The research was conducted at the Institute for Ophthalmic Research at the University of Tübingen and published in the Proceedings of the Royal Society B. (More on Time.com: PHOTOS: Prostheses for animals)

The experimental chip acts as a retinal prosthesis, mimicking the activity of the light-sensitive cells that have been damaged in blind people with retinal degeneration. The chip converts the light that enters the eye into electrical impulses, which are then delivered to the optic nerve and then onto the brain. In this way, the implant uses most of the eye’s natural mechanics, only replacing the cells of the eye that receive light.
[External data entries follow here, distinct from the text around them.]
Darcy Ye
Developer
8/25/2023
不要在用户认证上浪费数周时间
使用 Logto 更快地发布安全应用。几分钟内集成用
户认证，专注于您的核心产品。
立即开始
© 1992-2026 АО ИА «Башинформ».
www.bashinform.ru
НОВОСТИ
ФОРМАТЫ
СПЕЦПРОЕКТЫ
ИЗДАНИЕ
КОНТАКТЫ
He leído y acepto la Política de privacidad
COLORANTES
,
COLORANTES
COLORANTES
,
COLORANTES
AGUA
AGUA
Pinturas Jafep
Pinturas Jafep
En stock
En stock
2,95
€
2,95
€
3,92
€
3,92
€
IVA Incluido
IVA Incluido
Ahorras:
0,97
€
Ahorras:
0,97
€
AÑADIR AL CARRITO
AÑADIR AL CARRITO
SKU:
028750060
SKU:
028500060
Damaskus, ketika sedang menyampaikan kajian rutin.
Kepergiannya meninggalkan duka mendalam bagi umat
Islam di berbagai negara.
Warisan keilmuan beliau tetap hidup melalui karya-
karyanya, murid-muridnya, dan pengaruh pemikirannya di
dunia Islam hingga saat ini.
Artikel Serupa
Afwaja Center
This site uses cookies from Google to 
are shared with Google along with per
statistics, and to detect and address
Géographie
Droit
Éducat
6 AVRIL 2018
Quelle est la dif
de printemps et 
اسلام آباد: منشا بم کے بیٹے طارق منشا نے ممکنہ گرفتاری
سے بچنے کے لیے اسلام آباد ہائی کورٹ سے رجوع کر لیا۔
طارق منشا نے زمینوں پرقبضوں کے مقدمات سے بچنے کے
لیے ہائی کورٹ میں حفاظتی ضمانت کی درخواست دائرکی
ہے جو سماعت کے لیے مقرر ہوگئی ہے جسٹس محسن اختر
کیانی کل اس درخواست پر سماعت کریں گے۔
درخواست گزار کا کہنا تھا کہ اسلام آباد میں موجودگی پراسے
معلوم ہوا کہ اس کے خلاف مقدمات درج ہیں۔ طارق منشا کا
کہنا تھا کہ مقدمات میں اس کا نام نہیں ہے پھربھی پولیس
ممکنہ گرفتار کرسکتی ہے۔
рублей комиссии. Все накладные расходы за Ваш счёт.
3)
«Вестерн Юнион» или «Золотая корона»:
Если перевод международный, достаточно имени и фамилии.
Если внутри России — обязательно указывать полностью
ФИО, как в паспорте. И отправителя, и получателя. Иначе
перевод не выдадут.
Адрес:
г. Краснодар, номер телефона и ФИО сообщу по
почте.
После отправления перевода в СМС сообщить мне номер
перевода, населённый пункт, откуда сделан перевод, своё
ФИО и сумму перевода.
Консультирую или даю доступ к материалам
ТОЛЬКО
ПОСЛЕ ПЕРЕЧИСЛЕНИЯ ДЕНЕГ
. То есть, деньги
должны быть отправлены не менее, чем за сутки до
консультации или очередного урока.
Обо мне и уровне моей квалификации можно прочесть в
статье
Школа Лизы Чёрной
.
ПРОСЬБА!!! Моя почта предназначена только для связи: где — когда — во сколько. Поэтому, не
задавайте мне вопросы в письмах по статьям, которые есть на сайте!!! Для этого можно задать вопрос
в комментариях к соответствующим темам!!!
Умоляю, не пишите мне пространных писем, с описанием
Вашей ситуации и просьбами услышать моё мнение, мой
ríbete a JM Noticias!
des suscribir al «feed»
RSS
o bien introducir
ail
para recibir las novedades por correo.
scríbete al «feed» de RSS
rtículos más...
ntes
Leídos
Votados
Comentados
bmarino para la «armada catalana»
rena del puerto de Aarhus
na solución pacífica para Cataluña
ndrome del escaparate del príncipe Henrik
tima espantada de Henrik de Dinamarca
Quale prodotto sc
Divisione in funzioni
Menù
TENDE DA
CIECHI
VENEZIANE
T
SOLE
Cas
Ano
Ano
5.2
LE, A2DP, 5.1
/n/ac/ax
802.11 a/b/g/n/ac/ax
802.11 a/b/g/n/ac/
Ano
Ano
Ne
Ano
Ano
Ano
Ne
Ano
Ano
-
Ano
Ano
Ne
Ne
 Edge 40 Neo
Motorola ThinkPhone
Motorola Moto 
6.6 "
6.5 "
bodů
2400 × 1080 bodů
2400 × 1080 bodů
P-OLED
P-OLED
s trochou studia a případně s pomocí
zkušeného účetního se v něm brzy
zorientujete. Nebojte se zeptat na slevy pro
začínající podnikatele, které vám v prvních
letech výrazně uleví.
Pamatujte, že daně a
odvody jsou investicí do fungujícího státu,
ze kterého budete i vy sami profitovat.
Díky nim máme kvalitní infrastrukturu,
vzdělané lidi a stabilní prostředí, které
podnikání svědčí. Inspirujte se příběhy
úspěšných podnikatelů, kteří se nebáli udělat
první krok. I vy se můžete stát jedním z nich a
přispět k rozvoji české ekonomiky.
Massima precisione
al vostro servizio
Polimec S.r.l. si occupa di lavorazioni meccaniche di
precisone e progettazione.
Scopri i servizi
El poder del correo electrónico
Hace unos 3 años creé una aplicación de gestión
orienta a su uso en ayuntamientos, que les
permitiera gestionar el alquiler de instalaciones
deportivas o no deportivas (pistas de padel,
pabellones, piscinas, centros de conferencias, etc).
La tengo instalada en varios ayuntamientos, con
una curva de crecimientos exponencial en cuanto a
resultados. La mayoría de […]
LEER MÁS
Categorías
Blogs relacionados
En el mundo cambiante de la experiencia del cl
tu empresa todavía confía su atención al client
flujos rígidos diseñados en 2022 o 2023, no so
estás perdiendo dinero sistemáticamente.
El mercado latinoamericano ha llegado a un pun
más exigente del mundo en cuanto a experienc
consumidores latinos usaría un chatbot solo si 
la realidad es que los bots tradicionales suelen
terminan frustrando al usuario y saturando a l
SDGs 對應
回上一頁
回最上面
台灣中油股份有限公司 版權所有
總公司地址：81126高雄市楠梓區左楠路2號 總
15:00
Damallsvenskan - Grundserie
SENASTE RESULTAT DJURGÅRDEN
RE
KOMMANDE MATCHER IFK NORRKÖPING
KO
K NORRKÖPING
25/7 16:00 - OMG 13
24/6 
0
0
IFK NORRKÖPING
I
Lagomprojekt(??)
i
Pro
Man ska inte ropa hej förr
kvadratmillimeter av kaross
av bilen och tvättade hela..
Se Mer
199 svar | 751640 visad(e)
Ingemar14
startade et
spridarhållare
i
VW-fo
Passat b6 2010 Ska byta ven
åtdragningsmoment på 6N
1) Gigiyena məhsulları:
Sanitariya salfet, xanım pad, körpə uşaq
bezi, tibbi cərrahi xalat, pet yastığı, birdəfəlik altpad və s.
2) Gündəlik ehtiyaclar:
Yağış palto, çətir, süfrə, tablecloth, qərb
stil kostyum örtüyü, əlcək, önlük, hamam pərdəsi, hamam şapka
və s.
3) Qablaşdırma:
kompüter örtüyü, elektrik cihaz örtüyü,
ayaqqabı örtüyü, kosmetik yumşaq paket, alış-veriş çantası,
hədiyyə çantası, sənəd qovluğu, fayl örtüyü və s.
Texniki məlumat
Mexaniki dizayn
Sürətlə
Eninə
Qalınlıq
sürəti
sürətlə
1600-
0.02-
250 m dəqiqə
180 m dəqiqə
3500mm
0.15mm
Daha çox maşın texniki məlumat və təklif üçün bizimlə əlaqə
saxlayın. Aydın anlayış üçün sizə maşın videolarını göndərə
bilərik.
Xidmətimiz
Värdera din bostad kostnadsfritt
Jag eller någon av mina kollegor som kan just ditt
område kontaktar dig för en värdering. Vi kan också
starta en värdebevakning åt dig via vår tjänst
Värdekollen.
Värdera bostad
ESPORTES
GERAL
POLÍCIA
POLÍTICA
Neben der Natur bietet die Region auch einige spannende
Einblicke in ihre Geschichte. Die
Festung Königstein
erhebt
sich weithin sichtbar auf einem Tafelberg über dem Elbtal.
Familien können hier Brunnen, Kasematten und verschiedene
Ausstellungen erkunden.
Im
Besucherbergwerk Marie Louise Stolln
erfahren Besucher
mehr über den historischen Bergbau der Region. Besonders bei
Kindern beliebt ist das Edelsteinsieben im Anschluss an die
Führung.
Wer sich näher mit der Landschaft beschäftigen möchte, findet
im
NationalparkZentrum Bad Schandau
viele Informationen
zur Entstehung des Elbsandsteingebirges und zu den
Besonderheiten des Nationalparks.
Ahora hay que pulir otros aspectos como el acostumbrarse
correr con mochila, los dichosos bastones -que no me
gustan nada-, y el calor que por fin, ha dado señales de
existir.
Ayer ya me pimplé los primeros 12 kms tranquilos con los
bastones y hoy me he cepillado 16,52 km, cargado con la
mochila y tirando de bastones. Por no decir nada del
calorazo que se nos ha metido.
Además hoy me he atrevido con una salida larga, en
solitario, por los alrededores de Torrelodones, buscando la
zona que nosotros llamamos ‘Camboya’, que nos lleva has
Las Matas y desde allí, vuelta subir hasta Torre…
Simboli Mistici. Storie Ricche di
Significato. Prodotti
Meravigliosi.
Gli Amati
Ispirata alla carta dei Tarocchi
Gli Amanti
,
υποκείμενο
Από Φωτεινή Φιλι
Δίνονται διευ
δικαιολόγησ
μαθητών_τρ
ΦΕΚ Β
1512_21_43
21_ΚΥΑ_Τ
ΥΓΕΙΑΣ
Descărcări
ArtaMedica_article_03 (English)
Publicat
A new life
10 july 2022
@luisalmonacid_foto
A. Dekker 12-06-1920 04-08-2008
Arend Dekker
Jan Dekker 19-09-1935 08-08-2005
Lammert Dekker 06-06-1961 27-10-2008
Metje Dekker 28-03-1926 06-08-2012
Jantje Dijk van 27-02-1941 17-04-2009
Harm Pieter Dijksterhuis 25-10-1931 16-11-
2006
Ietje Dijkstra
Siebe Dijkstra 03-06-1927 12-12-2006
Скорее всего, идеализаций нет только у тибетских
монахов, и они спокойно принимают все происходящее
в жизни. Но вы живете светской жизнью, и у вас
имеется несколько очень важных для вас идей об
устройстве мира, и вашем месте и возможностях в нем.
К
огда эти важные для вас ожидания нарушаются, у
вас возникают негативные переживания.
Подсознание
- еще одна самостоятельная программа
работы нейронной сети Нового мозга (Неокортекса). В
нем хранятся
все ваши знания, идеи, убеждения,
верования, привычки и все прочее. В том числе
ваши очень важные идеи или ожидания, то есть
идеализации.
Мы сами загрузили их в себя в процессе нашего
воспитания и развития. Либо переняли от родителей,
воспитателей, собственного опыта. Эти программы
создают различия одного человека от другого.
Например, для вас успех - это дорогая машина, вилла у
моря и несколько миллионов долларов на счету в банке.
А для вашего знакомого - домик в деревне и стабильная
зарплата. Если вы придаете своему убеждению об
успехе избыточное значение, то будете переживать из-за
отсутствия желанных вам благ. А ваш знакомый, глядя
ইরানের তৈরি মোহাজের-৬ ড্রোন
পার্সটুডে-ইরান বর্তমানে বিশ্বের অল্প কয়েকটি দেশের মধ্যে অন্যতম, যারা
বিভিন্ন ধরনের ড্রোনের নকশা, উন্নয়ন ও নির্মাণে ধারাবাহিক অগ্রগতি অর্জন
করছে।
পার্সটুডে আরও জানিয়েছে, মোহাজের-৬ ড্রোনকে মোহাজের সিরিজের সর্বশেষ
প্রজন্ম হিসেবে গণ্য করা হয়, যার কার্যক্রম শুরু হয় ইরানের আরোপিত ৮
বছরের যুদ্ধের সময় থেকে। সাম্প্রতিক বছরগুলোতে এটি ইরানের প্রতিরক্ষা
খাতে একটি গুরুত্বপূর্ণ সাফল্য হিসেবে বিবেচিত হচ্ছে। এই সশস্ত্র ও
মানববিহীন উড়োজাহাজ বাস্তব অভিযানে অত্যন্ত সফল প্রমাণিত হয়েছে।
If the results of the proof-of-concept study can be replicated, this type of device may someday help improve visual ability in patients with conditions including retinitis pigmentosa, choroideraemia and age-related macular degeneration, which destroy light-sensitive cells, but leave the rest of the eye and visual system intact. (More on Time.com: Best Invention? The ‘Eyeborg’).

Dr. Eberhart Zrenner, founding director of Retinal Implant AG, the company that makes the subretinal chip, and director and chair of University of Tübingen Eye Hospital, wrote with his colleagues in the new paper: “The results of this pilot study provide strong evidence that the visual functions of patients blinded by a hereditary retinal dystrophy can, in principle, be restored to a degree sufficient for use in daily life.”